Claudia Roth, Staatsministerin für Kultur und Medien, im taz-Gespräch über Solidarität mit der Ukraine, den Kampf gegen rechts, Chemnitz, Markus Söder und Aschaffenburg

Claudia Roth mit dem ukrainischen Kulturminister Mykola Tochytsky im Herbst 2024 in Odesa Foto: BKM

Interview Andreas Fanizadeh

taz: Frau Roth, am Donnerstagabend haben Sie die Ausstellung „Von Odesa nach Berlin“ in der Berliner Gemäldegalerie eröffnet. Warum ist Ihnen das kulturelle Engagement für die Ukraine gerade jetzt so wichtig?

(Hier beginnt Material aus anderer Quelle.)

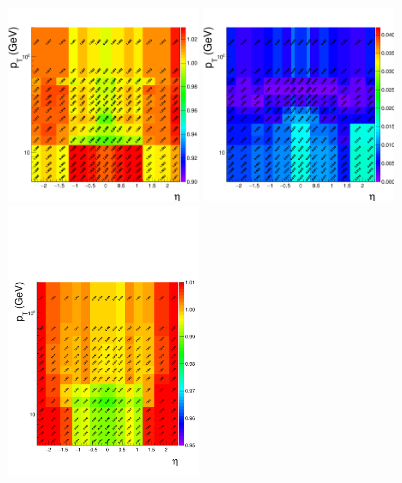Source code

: \begin{figure}[htbp]
  \begin{center}
		\includegraphics[width=0.45\textwidth]{Figures/Muons/2016_SF_legacy_newLoose.png}
    \includegraphics[width=0.45\textwidth]{Figures/Muons/2016_SF_errors_legacy_newLoose.png} \\
		\includegraphics[width=0.45\textwidth]{Figures/Muons/2017UL_SFs.pdf}

\end{center}
\end{figure}
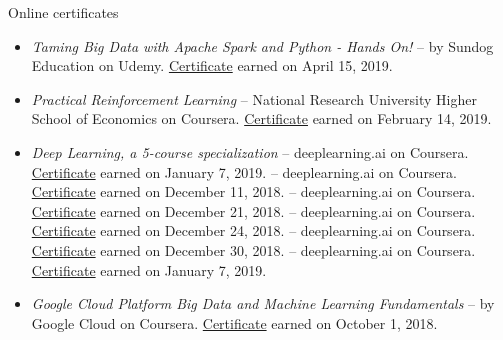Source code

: 
\begin{rSection}{Online certificates}
  \begin{itemize}
    \item{\it Taming Big Data with Apache Spark and Python - Hands On!} -- by Sundog Education on Udemy. \href{https://www.udemy.com/certificate/UC-G53DWS5V/}{Certificate} earned on April 15, 2019.
    \item {\it Practical Reinforcement Learning} -- National Research University Higher School of Economics on Coursera. \href{https://coursera.org/share/7dbaef1de4f13d7016316a4dd7eece8a}{Certificate} earned on February 14, 2019.
    \item{\it Deep Learning, a 5-course specialization} -- deeplearning.ai on Coursera. \href{https://coursera.org/share/47b1d9ff10e34c9d26c75f5f0914379b}{Certificate} earned on January 7, 2019.
     -- deeplearning.ai on Coursera. \href{https://coursera.org/share/b99cfdbf684af876690916f62a41f74d}{Certificate} earned on December 11, 2018.
     -- deeplearning.ai on Coursera. \href{https://coursera.org/share/70436cea6ad8695c56da96f285739488}{Certificate} earned on December 21, 2018.
     -- deeplearning.ai on Coursera. \href{https://coursera.org/share/b4fec0b5c8ada28277e0369aced10c34}{Certificate} earned on December 24, 2018.
     -- deeplearning.ai on Coursera. \href{https://coursera.org/share/efaf45dddda63778f97da9aafaaa71b0}{Certificate} earned on December 30, 2018.
     -- deeplearning.ai on Coursera. \href{https://coursera.org/share/aeb503aafcd63fd9b1e098c232c6cfa4}{Certificate} earned on January 7, 2019.
    \item {\it Google Cloud Platform Big Data and Machine Learning Fundamentals} -- by Google Cloud on Coursera. \href{https://coursera.org/share/469ce1832e0392458bc6930beb44d8c6}{Certificate} earned on October 1, 2018.
  \end{itemize}
\end{rSection}

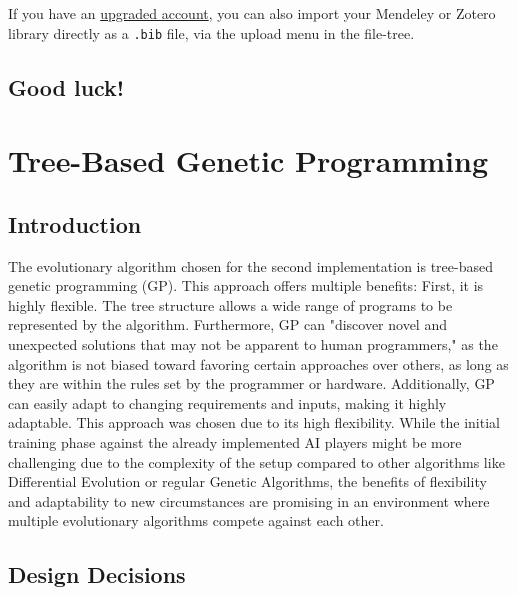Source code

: \documentclass[sigconf]{acmart} %
\begin{document}
If you have an \href{https://www.overleaf.com/user/subscription/plans}{upgraded account}, you can also import your Mendeley or Zotero library directly as a \verb|.bib| file, via the upload menu in the file-tree.

\subsection{Good luck!}


\section{Tree-Based Genetic Programming}
\subsection{Introduction}

The evolutionary algorithm chosen for the second implementation is tree-based genetic programming (GP). This approach offers multiple benefits: 
First, it is highly flexible. The tree structure allows a wide range of programs to be represented by the algorithm. 
Furthermore, GP can "discover novel and unexpected solutions that may not be apparent to human programmers," as the algorithm is not biased toward favoring certain approaches over others, as long as they are within the rules set by the programmer or hardware. 
Additionally, GP can easily adapt to changing requirements and inputs, making it highly adaptable. 
This approach was chosen due to its high flexibility. While the initial training phase against the already implemented AI players might be more challenging due to the complexity of the setup compared to other algorithms like Differential Evolution or regular Genetic Algorithms, the benefits of flexibility and adaptability to new circumstances are promising in an environment where multiple evolutionary algorithms compete against each other. 

\subsection{Design Decisions}
\end{document}
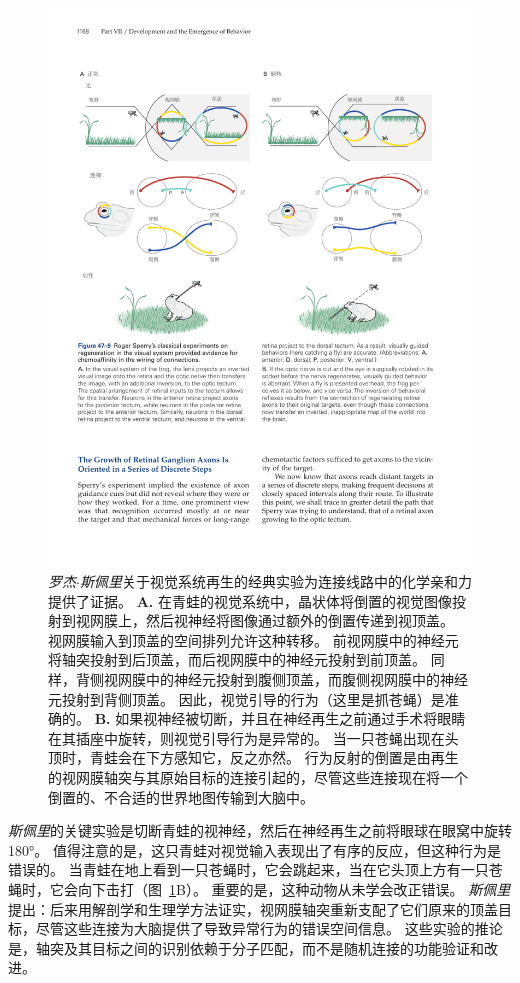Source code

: \begin{figure}[htbp]
	\centering
	\includegraphics[width=0.95\linewidth]{chap47/fig_47_9}
	\caption{\textit{罗杰$\cdot$斯佩里}关于视觉系统再生的经典实验为连接线路中的化学亲和力提供了证据。
		\textbf{A.} 在青蛙的视觉系统中，晶状体将倒置的视觉图像投射到视网膜上，然后视神经将图像通过额外的倒置传递到视顶盖。
		视网膜输入到顶盖的空间排列允许这种转移。
		前视网膜中的神经元将轴突投射到后顶盖，而后视网膜中的神经元投射到前顶盖。
		同样，背侧视网膜中的神经元投射到腹侧顶盖，而腹侧视网膜中的神经元投射到背侧顶盖。
		因此，视觉引导的行为（这里是抓苍蝇）是准确的。
		\textbf{B.} 如果视神经被切断，并且在神经再生之前通过手术将眼睛在其插座中旋转，则视觉引导行为是异常的。
		当一只苍蝇出现在头顶时，青蛙会在下方感知它，反之亦然。
		行为反射的倒置是由再生的视网膜轴突与其原始目标的连接引起的，尽管这些连接现在将一个倒置的、不合适的世界地图传输到大脑中。}
	\label{fig:47_9}
\end{figure}


\textit{斯佩里}的关键实验是切断青蛙的视神经，然后在神经再生之前将眼球在眼窝中旋转 180°。
值得注意的是，这只青蛙对视觉输入表现出了有序的反应，但这种行为是错误的。
当青蛙在地上看到一只苍蝇时，它会跳起来，当在它头顶上方有一只苍蝇时，它会向下击打（图~\ref{fig:47_9}B）。
重要的是，这种动物从未学会改正错误。
\textit{斯佩里}提出：后来用解剖学和生理学方法证实，视网膜轴突重新支配了它们原来的顶盖目标，尽管这些连接为大脑提供了导致异常行为的错误空间信息。
这些实验的推论是，轴突及其目标之间的识别依赖于分子匹配，而不是随机连接的功能验证和改进。



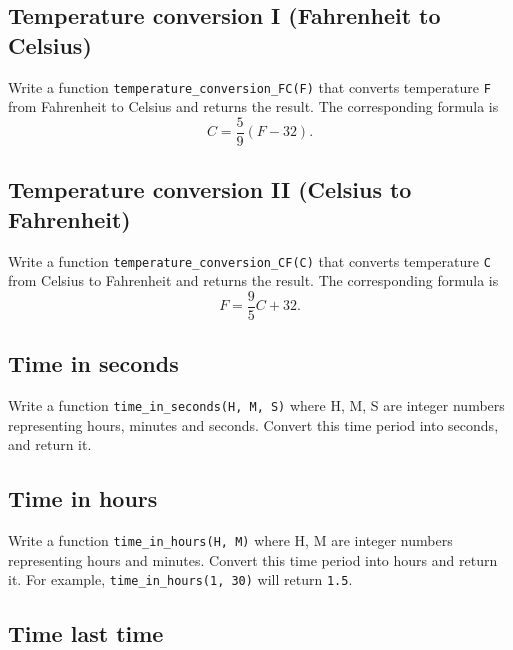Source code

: 
\subsection{Temperature conversion I (Fahrenheit to Celsius)}

Write a function {\tt temperature\_conversion\_FC(F)} that converts 
temperature {\tt F} from Fahrenheit to Celsius and returns the
result. The corresponding formula is 
$$
C = \frac{5}{9}(F - 32).
$$


\subsection{Temperature conversion II (Celsius to Fahrenheit)}

Write a function {\tt temperature\_conversion\_CF(C)} that converts 
temperature {\tt C} from Celsius to Fahrenheit and returns the
result. The corresponding formula is 
$$
F = \frac{9}{5}C + 32.
$$


\subsection{Time in seconds}

Write a function {\tt time\_in\_seconds(H, M, S)} where H, M, S are
integer numbers representing hours, minutes and seconds. Convert this 
time period into seconds, and return it. 


\subsection{Time in hours}

Write a function {\tt time\_in\_hours(H, M)} where H, M are
integer numbers representing hours and minutes. Convert this 
time period into hours and return it. For example, {\tt time\_in\_hours(1, 30)}
will return {\tt 1.5}.


\subsection{Time last time}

Claudia Roth: Ich war im Herbst zum zweiten Mal während des Kriegs in Odesa. Der russische Angriffskrieg tobt in der Ukraine nun seit über 1.000 Tagen. Er kostet auf ukrainischer Seite Zehntausende Menschenleben, Soldaten wie Zivilisten. Millionen Menschen sind auf der Flucht. Zerstörung überall. Unübersehbar ist es auch ein Krieg gegen die Kultur der Ukraine.

taz: Wie macht sich das bemerkbar?

Roth: Bei meiner ersten Reise im Frühsommer 2022 wurde mir bewusst, wie gezielt das russische Militär auch Kultureinrichtungen angreift. Meine ukrainischen Kolleginnen haben mir damals schon die Verwüstungen gezeigt. Bis heute werden Theater, Konzertsäle, Opernhäuser, Kinos, Archive und Bibliotheken systematisch bombardiert. Sogar Kirchen. Mein ukrai­nischer Amtskollege, Kulturminister Mykola Tochytsky, spricht bis Anfang November von 2225 zerstörten Einrichtungen.

taz: Warum greift Russland militärisch unbedeutende Ziele in diesem Ausmaß an?

Roth: Die russischen Aggressoren verbrennen ukrainische Bücher, zerstören Kunstobjekte, plündern und rauben. Kriegsziel Putins ist es, die kulturelle Identität der eigenständigen Ukraine zu vernichten. Daher die massiven Angriffe auf die Kulturstätten.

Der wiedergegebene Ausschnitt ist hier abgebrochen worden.